It’s still about race, religion here
Published 11:40 am Wednesday, December 5, 2012
The Roy Moore victory continues to reverberate throughout the state. Whenever the subject of politics comes up it is the first subject of conversation.
Undoubtedly, it is the political story of the year. Moore’s amazing resurrection triumph was astonishing. He was written off as an “also ran” candidate after dismally losing two races for governor in the past four years. Moore rode his horse to vote in Etowah County in both his primary and general election victories, and then watched the results flow in, especially from North Alabama. On both occasions it was evident that he was riding a wave of fundamentalist, evangelical voting that carried him back to his old job as chief justice. He had been written off as dead, then lo and behold, to quote an old Baptist hymn, “Up from the grave He arose with a mighty triumph o’er his foes.”
In the GOP primary Moore vanquished two formidable and well-financed opponents. Probably one of the most amazing facets of Moore’s victory was that his two opponents raised and spent a combined $1.5 million. Moore spent just over $200,000 but garnered 51 percent of the vote. In this day and time it is almost unbelievable to defeat two opponents who outspent you over 6 to 1 in what is considered to be essentially a name identification contest. Again, in the General Election campaign, Moore’s Democratic opponent, Bob Vance, outspent Moore over 2 to 1, yet Moore prevailed.
Speaking of money spent in judicial races, Alabama has led the nation in money spent on judicial races in the past few years. Our closest rivals have been Ohio and Texas and both of these states are over twice as large as Alabama. However, we probably will not be at the top of the heap this year for several reasons. The demise of the Democratic Party in Alabama has made us a one-party state in statewide elections, especially in judicial contests.
Secondly, Moore has consistently refused to solicit or accept special interest money. He will take office as the least beholding judge on the Supreme Court in quite a while. This race saw approximately $3 million spent, but Moore received less than one-fourth of those contributions. In Moore’s case, money does not always talk.
Finally, the death of the Democratic Party statewide has resulted in the demise of the tort issue. The plaintiff trial lawyers have given up hope of electing pro-plaintiff justices at the statewide level. They historically backed Democratic, plaintiff leaning judges, but their day in the sun is over in Alabama.
Laid to rest in the political graveyard are the Democratic Party, the plaintiff trial lawyers’ punitive damages, and quite possibly very expensive judicial races in Alabama.
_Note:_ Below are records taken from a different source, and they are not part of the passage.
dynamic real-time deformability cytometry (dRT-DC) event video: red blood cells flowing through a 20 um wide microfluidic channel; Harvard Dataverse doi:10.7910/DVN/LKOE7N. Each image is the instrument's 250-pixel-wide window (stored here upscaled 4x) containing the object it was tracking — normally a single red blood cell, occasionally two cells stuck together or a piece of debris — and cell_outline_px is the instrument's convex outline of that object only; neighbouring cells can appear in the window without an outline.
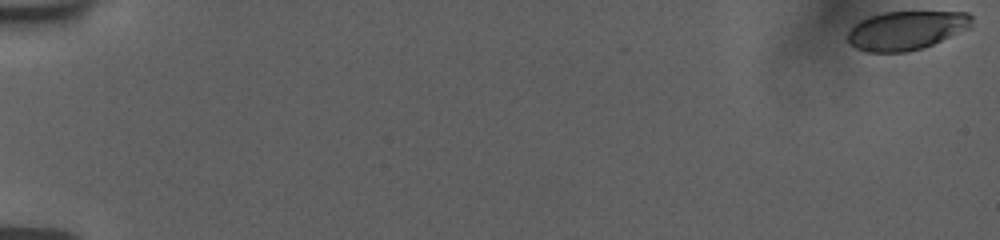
{"species": "human", "species_latin": "Homo sapiens", "temperature_condition": "room temperature", "stored_images_in_passage": 57, "camera_frame_rate_fps": 3000, "um_per_image_px": 0.085, "donor": {"sex": "female"}, "frame": {"image": 1, "passage_image": 1, "time_ms": 0.0, "image_size_px": [1000, 240], "cell_outline_px": [[972, 28], [932, 44], [908, 52], [864, 52], [856, 48], [848, 40], [848, 32], [860, 20], [868, 16], [884, 12], [968, 12], [972, 16]], "centroid_in_image_um": [77.06, 2.58], "position_along_channel_um": 7.9, "area_um2": 28.09}}
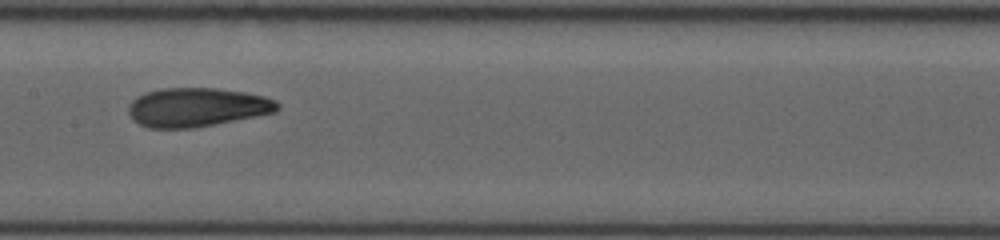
{"frame": {"image": 2, "passage_image": 31, "time_ms": 10.0, "image_size_px": [1000, 240], "cell_outline_px": [[280, 108], [276, 112], [216, 124], [192, 128], [148, 128], [132, 120], [128, 112], [128, 104], [136, 96], [144, 92], [160, 88], [216, 88], [244, 92], [264, 96], [276, 100], [280, 104]], "centroid_in_image_um": [16.72, 9.11], "position_along_channel_um": 190.7, "area_um2": 34.1}}
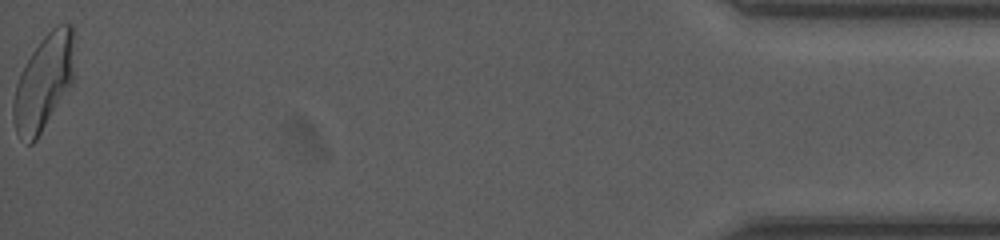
{"frame": {"image": 3, "passage_image": 57, "time_ms": 18.667, "image_size_px": [1000, 240], "cell_outline_px": [[72, 84], [36, 140], [32, 144], [28, 144], [16, 132], [12, 116], [12, 100], [16, 84], [20, 72], [24, 64], [40, 40], [56, 24], [72, 24]], "centroid_in_image_um": [3.66, 7.02], "position_along_channel_um": 431.5, "area_um2": 33.58}, "authors_computed_cell_mechanics": {"area_um2": 32.4836, "velocity_mm_per_s": 3.7692, "shape_relaxation_time_tau1_ms": null, "shape_relaxation_time_tau2_ms": 1.6813, "deformation_change_tau1": null, "deformation_change_tau2": 0.0825}}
The business community now has the playing field to themselves. However, Moore proved to the business community that they are vulnerable to an evangelical, fundamentalist, right wing, grassroots, populist candidate from within the Republican Party. These social conservatives generally make up one third of GOP primary voters in Alabama. Although in special high profile presidential years like this one it can reach 50 percent. These folks are able to get the word out among their brethren as to who their man is without spending much money.
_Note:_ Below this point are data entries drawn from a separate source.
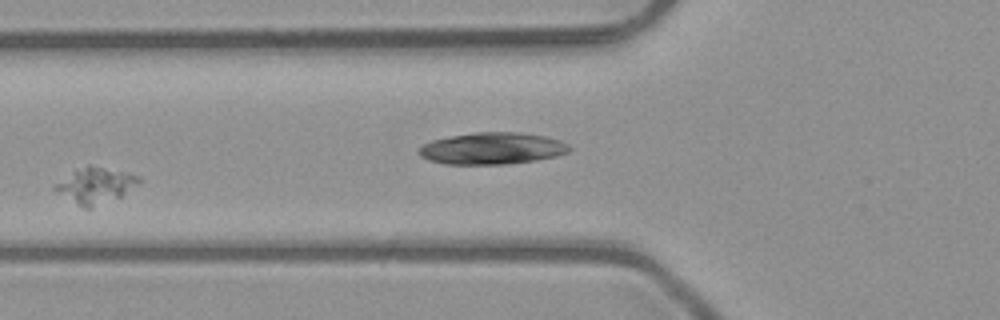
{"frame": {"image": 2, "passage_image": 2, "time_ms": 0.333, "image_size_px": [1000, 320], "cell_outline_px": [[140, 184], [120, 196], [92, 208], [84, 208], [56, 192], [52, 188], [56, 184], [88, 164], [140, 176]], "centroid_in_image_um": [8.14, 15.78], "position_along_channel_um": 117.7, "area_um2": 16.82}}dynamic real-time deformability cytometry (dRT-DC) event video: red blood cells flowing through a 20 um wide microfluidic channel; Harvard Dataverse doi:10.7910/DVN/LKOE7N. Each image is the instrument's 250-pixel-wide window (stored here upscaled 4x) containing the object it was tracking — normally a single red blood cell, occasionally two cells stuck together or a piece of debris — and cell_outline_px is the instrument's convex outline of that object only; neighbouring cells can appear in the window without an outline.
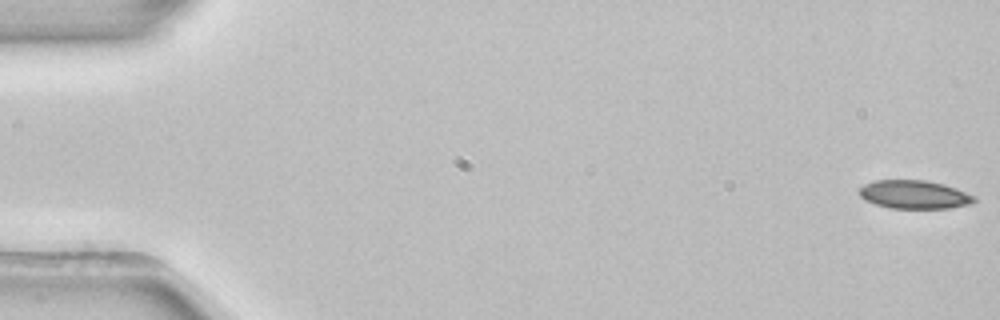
{"species": "common noctule bat (a hibernating species)", "species_latin": "Nyctalus noctula", "temperature_condition": "room temperature", "stored_images_in_passage": 53, "camera_frame_rate_fps": 3000, "um_per_image_px": 0.085, "animal": {"sex": "female", "body_mass_g": 22.7, "forearm_length_mm": 54.2}, "frame": {"image": 1, "passage_image": 1, "time_ms": 0.0, "image_size_px": [1000, 320], "cell_outline_px": [[976, 200], [968, 204], [948, 208], [888, 208], [864, 200], [860, 196], [860, 188], [864, 184], [872, 180], [924, 180], [944, 184], [956, 188], [976, 196]], "centroid_in_image_um": [77.69, 16.53], "position_along_channel_um": 7.3, "area_um2": 19.02}}
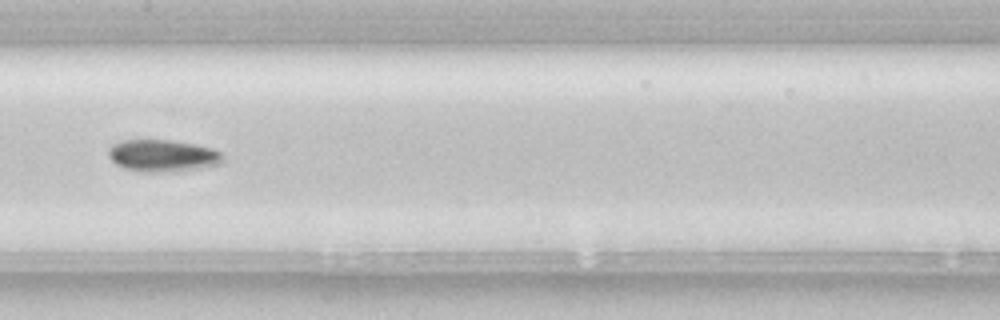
{"frame": {"image": 2, "passage_image": 27, "time_ms": 8.667, "image_size_px": [1000, 320], "cell_outline_px": [[224, 160], [220, 164], [200, 168], [172, 172], [148, 172], [124, 168], [116, 164], [108, 156], [108, 148], [112, 144], [124, 140], [168, 140], [196, 144], [212, 148], [220, 152], [224, 156]], "centroid_in_image_um": [13.84, 13.23], "position_along_channel_um": 193.6, "area_um2": 21.44}}
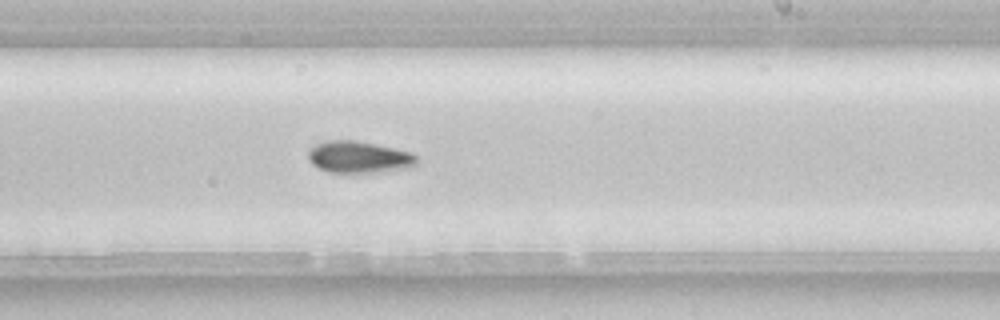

In Alabama politics the more things change sometimes the more they stay the same. In the course of Alabama political history the northern tier of the state, north of Birmingham, has always been the most religious. If Alabama is the Heart of the Bible Belt, then North Alabama is the buckle.
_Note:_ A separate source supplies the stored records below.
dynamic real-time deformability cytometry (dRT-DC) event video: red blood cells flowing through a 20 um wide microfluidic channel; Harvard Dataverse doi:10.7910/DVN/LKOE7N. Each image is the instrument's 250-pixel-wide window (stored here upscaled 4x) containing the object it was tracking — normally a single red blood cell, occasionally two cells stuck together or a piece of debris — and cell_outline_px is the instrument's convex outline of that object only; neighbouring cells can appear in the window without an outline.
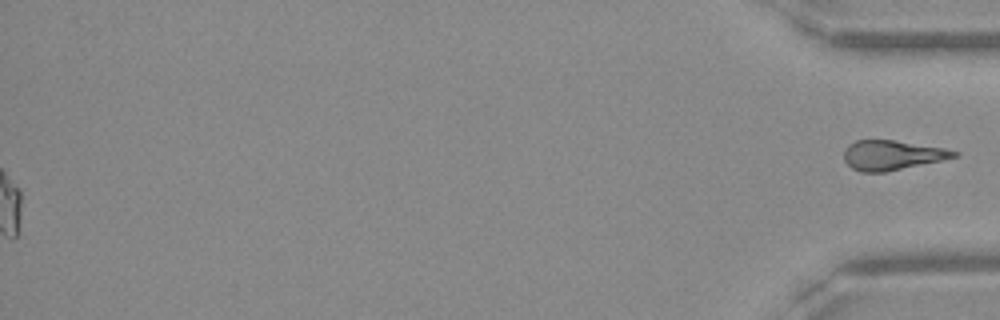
{"species": "Egyptian fruit bat (a non-hibernating species)", "species_latin": "Rousettus aegyptiacus", "temperature_condition": "warm", "stored_images_in_passage": 51, "segment_of_instrument_passage": [2, 2], "camera_frame_rate_fps": 3000, "um_per_image_px": 0.085, "frame": {"image": 1, "passage_image": 51, "time_ms": 16.667, "image_size_px": [1000, 320], "cell_outline_px": [[960, 156], [884, 172], [860, 172], [852, 168], [844, 160], [844, 148], [848, 144], [856, 140], [892, 140], [944, 148], [960, 152]], "centroid_in_image_um": [75.8, 13.18], "position_along_channel_um": 359.4, "area_um2": 18.9}}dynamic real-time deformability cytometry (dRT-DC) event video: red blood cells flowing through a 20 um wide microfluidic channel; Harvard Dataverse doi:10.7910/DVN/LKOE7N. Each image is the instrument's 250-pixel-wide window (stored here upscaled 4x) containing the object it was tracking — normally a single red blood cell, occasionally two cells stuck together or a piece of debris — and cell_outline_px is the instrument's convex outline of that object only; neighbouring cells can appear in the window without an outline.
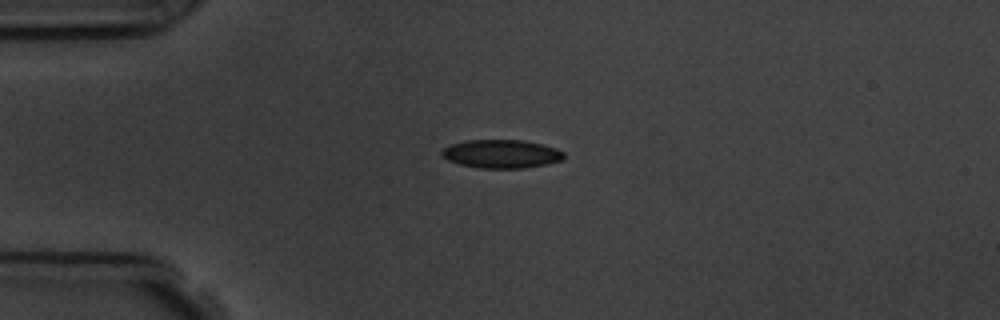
{"species": "common noctule bat (a hibernating species)", "species_latin": "Nyctalus noctula", "temperature_condition": "room temperature", "stored_images_in_passage": 4, "camera_frame_rate_fps": 3000, "um_per_image_px": 0.085, "animal": {"sex": "male", "body_mass_g": 19.5, "forearm_length_mm": 54.6}, "frame": {"image": 1, "passage_image": 3, "time_ms": 3.0, "image_size_px": [1000, 320], "cell_outline_px": [[564, 156], [560, 160], [548, 164], [524, 168], [480, 168], [460, 164], [448, 160], [440, 156], [440, 152], [444, 148], [452, 144], [464, 140], [524, 140], [556, 148], [564, 152]], "centroid_in_image_um": [42.59, 13.08], "position_along_channel_um": 42.4, "area_um2": 20.23}}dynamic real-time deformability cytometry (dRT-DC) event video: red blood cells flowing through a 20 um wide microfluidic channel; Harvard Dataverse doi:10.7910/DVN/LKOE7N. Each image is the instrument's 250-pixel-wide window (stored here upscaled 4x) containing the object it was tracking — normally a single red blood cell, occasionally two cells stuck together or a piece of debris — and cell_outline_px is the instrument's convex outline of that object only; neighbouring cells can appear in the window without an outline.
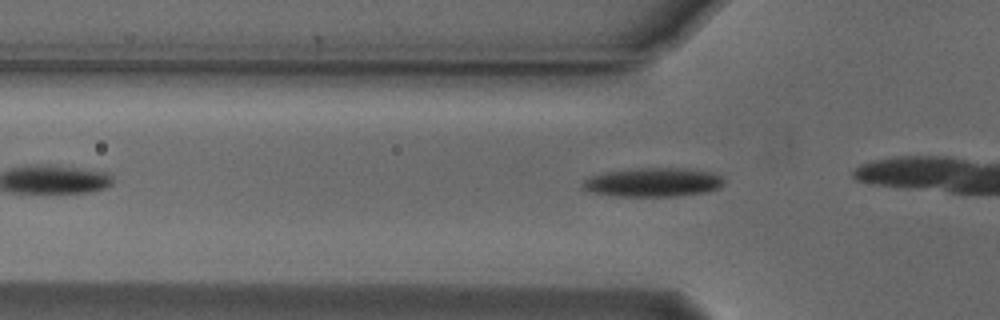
{"species": "Egyptian fruit bat (a non-hibernating species)", "species_latin": "Rousettus aegyptiacus", "temperature_condition": "cold", "stored_images_in_passage": 8, "camera_frame_rate_fps": 3000, "um_per_image_px": 0.085, "animal": {"sex": "male"}, "frame": {"image": 1, "passage_image": 2, "time_ms": 0.333, "image_size_px": [1000, 320], "cell_outline_px": [[724, 184], [720, 188], [704, 192], [676, 196], [616, 196], [592, 192], [584, 188], [580, 184], [588, 176], [604, 172], [640, 168], [684, 168], [712, 172], [720, 176], [724, 180]], "centroid_in_image_um": [55.5, 15.49], "position_along_channel_um": 70.3, "area_um2": 23.81}}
A cursory look at the map of the state reveals that the height of Roy Moore’s support came from North Alabama. Most folks in this region are either Church of Christ or Baptist. To say that they are religious and conservative on social issues is an understatement. They are now the heart and soul of the Republican Party in Alabama, whereas 50 years ago they were the backbone of the Democratic Party. The bulk of the population in the state is in North Alabama. That is why it will be very difficult for the Democratic Party to make a comeback. In most of the United States the economy is the paramount issue. In the Deep South it is still about race and religion.